Advanced Micro Devices (AMD) has witnessed an impressive 130% surge in shares over the past year, driven by the booming artificial intelligence (AI) sector. The launch of OpenAI’s ChatGPT in November 2022 propelled chip stocks, including AMD, as the market expressed optimism in companies developing hardware crucial for AI models.

Despite holding the second-largest market share in graphics processing units (GPUs) and plans to release a new AI chip this year, AMD’s current valuation may raise concerns. The forward price-to-earnings ratio (P/E) has increased by 58% since last January, reaching a high 45, while its free cash flow has dropped by 47% to just over $1 billion during the same period. Comparatively, other AI stocks offer better value and financial stability.

This chart illustrates that AMD boasts the second-highest forward P/E among notable AI firms, indicating potential overvaluation when compared to companies like Microsoft and Intel. As a result, investors may find it prudent to explore alternative AI stocks while waiting for a more favorable entry point for AMD.

1. Microsoft

Microsoft emerged as a formidable force in AI through strategic investments in OpenAI, gaining access to advanced AI models. Leveraging OpenAI’s technology, Microsoft has integrated AI features across its product lineup, introducing new tools to its Azure cloud platform, enhancing Bing with ChatGPT, and boosting productivity in its Office software suite.

In 2023, Microsoft monetized its AI offerings by launching Copilot, an AI assistant, through its Microsoft 365 subscription service. Priced at $30 per month as an add-on to a 365 membership, Copilot showcases generative capabilities, including drafting documents, creating PowerPoint presentations, and generating data visualizations in Excel.

Microsoft’s robust AI potential has propelled its stock to a 64% year-over-year surge, making it the world’s most valuable company.

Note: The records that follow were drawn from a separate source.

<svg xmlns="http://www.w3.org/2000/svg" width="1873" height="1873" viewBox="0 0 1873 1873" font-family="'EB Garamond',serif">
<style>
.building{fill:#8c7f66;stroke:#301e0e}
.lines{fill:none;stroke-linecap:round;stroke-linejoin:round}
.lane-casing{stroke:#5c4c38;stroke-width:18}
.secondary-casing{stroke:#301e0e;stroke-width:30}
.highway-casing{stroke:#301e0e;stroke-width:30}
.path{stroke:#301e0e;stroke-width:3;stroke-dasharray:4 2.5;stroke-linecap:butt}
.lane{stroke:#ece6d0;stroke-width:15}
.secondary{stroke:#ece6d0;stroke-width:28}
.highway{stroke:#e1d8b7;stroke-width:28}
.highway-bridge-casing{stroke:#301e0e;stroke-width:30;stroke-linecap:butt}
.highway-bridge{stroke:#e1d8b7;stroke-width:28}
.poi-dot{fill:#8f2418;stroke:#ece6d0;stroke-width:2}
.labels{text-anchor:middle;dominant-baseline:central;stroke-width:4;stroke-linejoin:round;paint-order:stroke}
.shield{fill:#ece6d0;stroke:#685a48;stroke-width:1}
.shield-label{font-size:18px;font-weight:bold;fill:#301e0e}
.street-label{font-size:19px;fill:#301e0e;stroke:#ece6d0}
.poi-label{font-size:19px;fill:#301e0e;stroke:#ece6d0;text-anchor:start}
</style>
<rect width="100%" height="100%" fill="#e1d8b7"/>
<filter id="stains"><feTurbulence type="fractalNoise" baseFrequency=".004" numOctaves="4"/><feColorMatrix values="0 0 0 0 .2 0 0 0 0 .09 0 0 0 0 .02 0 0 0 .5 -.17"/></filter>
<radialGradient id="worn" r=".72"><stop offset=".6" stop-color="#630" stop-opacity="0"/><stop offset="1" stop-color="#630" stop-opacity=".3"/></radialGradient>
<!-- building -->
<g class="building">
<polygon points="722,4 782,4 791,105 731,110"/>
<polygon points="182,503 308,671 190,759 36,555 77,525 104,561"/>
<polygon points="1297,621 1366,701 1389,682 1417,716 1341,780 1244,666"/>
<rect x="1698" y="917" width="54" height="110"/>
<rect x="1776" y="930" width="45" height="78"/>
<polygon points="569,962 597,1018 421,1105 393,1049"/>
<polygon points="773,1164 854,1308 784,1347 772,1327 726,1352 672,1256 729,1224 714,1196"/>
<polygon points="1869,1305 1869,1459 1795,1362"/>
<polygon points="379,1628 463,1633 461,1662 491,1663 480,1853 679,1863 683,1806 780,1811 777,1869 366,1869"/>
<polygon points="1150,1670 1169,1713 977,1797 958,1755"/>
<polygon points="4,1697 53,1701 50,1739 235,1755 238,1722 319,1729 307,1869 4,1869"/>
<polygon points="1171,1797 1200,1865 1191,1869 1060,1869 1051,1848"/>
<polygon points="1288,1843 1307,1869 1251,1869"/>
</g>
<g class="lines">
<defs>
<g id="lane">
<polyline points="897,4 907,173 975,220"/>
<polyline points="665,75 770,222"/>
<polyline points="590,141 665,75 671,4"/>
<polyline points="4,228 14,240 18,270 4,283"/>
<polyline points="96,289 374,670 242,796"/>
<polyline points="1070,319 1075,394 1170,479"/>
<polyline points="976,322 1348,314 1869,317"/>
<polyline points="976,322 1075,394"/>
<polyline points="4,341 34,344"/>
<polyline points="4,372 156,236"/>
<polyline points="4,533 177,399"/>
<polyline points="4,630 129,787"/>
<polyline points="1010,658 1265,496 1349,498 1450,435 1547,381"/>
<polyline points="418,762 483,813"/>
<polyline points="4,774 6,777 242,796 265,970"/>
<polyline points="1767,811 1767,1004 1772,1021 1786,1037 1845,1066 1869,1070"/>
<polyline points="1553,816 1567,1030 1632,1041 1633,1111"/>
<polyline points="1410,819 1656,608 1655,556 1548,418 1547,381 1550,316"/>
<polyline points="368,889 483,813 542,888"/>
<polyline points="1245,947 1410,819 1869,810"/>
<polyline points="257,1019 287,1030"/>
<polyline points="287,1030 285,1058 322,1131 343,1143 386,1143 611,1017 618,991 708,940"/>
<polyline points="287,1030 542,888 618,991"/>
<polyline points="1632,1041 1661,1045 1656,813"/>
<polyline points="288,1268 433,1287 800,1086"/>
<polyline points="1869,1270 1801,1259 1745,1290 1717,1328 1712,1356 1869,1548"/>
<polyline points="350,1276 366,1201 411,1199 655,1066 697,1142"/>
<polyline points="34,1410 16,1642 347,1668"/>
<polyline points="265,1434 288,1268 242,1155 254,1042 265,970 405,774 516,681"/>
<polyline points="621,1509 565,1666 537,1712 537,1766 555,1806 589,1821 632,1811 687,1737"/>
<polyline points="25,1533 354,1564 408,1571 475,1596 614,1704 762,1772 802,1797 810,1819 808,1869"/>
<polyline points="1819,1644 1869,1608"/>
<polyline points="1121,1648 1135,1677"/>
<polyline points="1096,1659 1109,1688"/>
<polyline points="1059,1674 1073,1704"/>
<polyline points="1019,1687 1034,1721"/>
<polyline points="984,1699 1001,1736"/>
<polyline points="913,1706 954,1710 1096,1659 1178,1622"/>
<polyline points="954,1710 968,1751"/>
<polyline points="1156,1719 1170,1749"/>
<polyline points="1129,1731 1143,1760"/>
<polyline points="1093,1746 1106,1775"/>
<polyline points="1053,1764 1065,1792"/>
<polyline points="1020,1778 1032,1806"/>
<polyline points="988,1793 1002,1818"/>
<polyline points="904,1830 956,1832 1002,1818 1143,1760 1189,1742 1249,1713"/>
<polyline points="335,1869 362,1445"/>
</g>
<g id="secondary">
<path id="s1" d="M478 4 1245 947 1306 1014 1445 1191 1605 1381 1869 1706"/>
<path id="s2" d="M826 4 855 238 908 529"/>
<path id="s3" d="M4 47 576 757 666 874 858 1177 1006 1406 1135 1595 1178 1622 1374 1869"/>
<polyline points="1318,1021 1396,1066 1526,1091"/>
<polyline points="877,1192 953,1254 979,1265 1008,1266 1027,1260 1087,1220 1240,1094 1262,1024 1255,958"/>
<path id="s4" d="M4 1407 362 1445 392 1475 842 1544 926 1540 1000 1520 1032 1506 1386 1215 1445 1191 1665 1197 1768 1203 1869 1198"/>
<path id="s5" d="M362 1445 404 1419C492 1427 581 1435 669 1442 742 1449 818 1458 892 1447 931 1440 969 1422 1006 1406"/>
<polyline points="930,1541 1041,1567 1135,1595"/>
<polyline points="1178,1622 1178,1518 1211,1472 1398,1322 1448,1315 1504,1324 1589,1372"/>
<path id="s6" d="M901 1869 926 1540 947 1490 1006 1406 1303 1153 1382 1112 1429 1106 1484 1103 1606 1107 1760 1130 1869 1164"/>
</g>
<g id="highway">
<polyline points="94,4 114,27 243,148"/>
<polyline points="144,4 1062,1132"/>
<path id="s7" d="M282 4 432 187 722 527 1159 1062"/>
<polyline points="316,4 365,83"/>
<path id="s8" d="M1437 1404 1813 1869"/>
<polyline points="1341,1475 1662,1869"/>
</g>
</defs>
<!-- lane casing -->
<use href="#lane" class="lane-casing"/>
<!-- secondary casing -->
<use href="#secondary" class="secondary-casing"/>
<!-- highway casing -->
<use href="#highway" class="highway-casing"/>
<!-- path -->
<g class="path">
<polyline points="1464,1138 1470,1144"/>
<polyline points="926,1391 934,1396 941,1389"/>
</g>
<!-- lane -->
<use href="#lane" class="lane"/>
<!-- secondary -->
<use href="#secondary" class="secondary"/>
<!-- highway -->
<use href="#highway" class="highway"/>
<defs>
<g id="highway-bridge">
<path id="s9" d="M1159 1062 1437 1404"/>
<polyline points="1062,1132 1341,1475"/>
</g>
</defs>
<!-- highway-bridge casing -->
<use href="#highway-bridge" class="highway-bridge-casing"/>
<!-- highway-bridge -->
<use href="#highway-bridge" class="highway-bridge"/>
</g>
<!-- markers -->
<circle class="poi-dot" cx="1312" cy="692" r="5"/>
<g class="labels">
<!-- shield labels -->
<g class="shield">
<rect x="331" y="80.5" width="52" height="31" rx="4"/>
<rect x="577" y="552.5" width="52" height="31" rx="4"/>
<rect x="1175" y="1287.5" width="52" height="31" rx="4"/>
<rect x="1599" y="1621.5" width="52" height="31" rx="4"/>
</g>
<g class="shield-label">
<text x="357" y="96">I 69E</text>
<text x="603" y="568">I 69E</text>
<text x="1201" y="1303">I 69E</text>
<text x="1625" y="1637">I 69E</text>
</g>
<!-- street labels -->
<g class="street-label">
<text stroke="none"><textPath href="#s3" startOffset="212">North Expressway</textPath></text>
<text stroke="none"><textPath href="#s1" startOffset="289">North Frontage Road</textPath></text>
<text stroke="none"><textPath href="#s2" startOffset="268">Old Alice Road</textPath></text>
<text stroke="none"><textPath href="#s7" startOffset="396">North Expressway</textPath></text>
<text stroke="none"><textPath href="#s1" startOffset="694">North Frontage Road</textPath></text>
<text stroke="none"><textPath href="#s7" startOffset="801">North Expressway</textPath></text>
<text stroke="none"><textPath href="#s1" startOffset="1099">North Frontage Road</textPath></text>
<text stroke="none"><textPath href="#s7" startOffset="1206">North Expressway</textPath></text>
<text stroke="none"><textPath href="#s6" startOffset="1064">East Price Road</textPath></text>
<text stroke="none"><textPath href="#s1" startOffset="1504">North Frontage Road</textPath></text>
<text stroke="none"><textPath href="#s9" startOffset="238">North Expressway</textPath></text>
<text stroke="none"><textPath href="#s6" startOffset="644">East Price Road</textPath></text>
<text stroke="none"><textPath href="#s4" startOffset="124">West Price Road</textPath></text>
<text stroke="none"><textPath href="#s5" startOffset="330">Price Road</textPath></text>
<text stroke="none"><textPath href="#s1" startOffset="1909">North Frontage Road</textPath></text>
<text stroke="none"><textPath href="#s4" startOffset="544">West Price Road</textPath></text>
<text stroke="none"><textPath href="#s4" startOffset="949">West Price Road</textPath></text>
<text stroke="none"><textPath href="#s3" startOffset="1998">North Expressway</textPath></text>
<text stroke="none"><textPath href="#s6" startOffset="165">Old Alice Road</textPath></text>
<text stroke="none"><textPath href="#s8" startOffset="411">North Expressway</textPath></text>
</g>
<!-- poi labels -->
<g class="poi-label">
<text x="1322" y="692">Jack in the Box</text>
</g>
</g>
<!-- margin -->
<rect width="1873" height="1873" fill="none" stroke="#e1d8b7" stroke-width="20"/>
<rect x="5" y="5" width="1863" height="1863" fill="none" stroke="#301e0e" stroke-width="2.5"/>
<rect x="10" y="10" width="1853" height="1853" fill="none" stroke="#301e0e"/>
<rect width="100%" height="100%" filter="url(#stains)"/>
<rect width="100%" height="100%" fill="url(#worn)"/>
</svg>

With over $62 billion in free cash flow in 2023, Microsoft has the financial capacity to continue leading in AI development, making it an attractive investment with a significantly lower forward P/E than AMD.

2. Intel

Intel, despite a recent 13% decline in shares following its Q4 2023 earnings release, remains a key player in the AI landscape. The company posted a 10% year-over-year revenue growth, fueled by gains in the recovering PC market. However, weak guidance, especially for Q1 2024 earnings and revenue, has impacted Intel’s stock.

The chip market’s dynamics have shifted with the AI boom, emphasizing the demand for GPUs over CPUs. Intel’s historical dominance in CPUs reflects in its weak guidance. Despite the recent stock dip, Intel’s long-term position in the AI market and its commitment to innovation make it an intriguing option for investors seeking exposure to AI.

In summary, while AMD holds potential in the AI sector, exploring alternatives like Microsoft and Intel may offer investors better value and financial stability in 2024.